The tasks >>
a. Answer these questions from the passage about Laurel's letters to the dead, marking each answer with the matching numeral.
(i) To whom does Laurel never give a single one of her letters?
(ii) Besides Kurt Cobain, which four people does the passage name as recipients of her letters?
(iii) What must Laurel write the truth about before she can finally accept what happened to May?
b. Using the passage about Laurel's letters to the dead, explain why Laurel chooses Kurt Cobain.
c. Carry on the passage about Laurel's letters to the dead from its final line.
··· Excerpt to read
Laurel chooses Kurt Cobain because her sister, May, loved him. And he died young, just like May. Soon, Laurel has a notebook full of letters to the dead—to people like Janis Joplin, Heath Ledger, Amelia Earhart, and Amy Winehouse—though she never gives a single one of them to her teacher. She writes about starting high school, navigating the choppy waters of new friendships, learning to live with her splintering family, falling in love for the first time, and, most important, trying to grieve for May. But how do you mourn for someone you haven't forgiven?
It's not until Laurel has written the truth about what happened to herself that she can finally accept what happened to May. And only when Laurel has begun to see her sister as the person she was—lovely and amazing and deeply flawed—can she truly start to discover her own path.
PSA: This review contains spoilers.
······
··· Source material
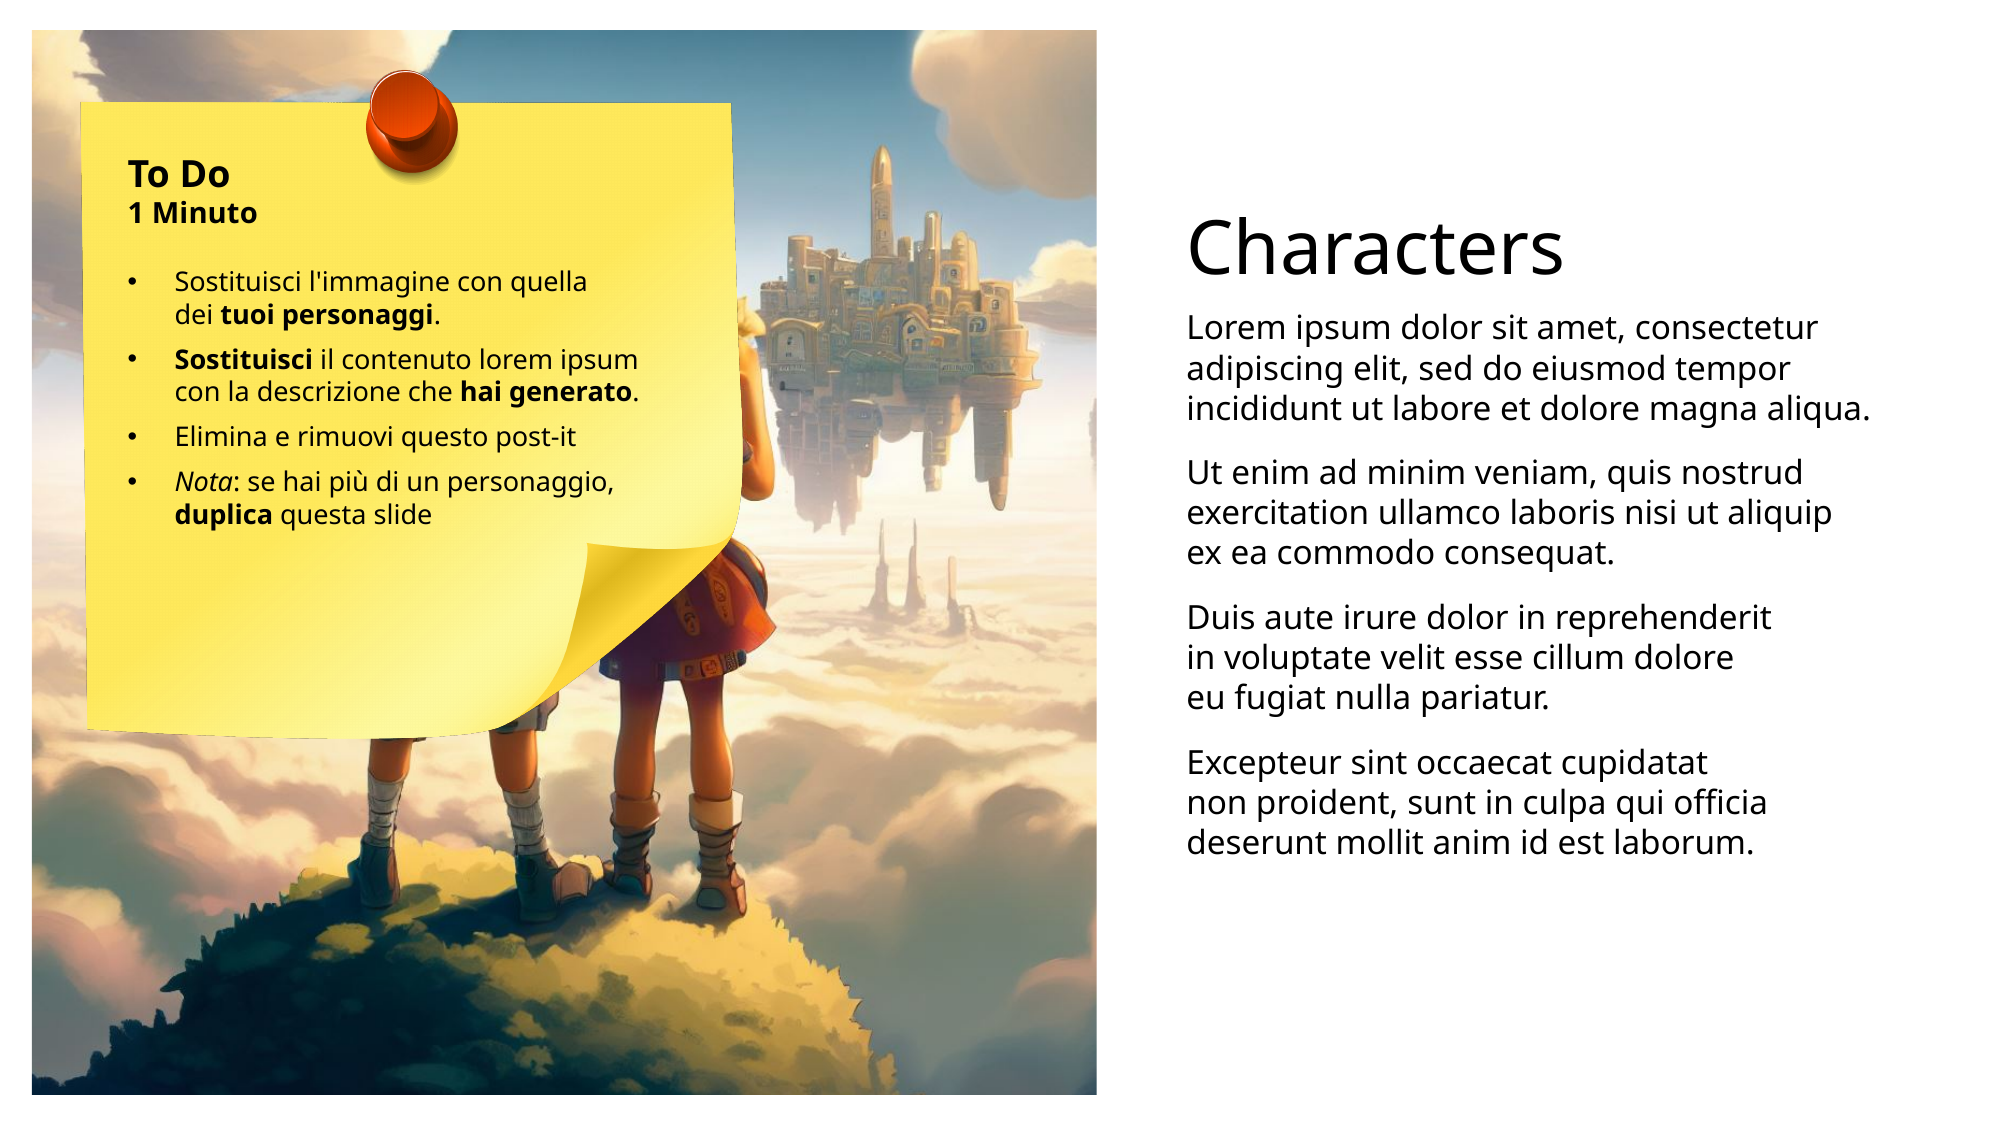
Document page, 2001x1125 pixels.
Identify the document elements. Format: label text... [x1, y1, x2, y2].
······
Per-task outputs >>
a.
(i) Her teacher.
(ii) Janis Joplin, Heath Ledger, Amelia Earhart, and Amy Winehouse.
(iii) What happened to herself.

b. Laurel chooses Kurt Cobain because her sister, May, loved him. He also died young, as May did.

c.
This book has been on my radar since it came out, and when I saw the author was on the list for YALLWEST, I totally used that as an excuse to urge myself to finally buy it. While I did like reading Love Letters to the Dead, I don't think it completely lived up to my expectations.
The novel is written entirely in letters Laurel has written to dead people either she and/or her late sister admired. I enjoyed the background each letter offered into each of the people's lives and careers, especially since I wouldn't consider myself an expert on any of them, but I had problems connecting to Laurel's voice. I wouldn't consider her an "unlikeable" character or anything, but we didn't really click; the best characters are the ones that come alive around you, and I just didn't see that happening with her.
Love Letters deals with really serious subjects like sexual abuse and abuse within a family. These are all important things that I feel should be brought up in YA more often, some of it felt like a bit of an after thought, especially when it talked about how Laurel was sexually abused before her sister died. Those scenes felt rushed to me, like they could have been expanded upon more. I felt it was skimmed over, and the readers weren't fully given the chance to see how Laurel came to terms with it.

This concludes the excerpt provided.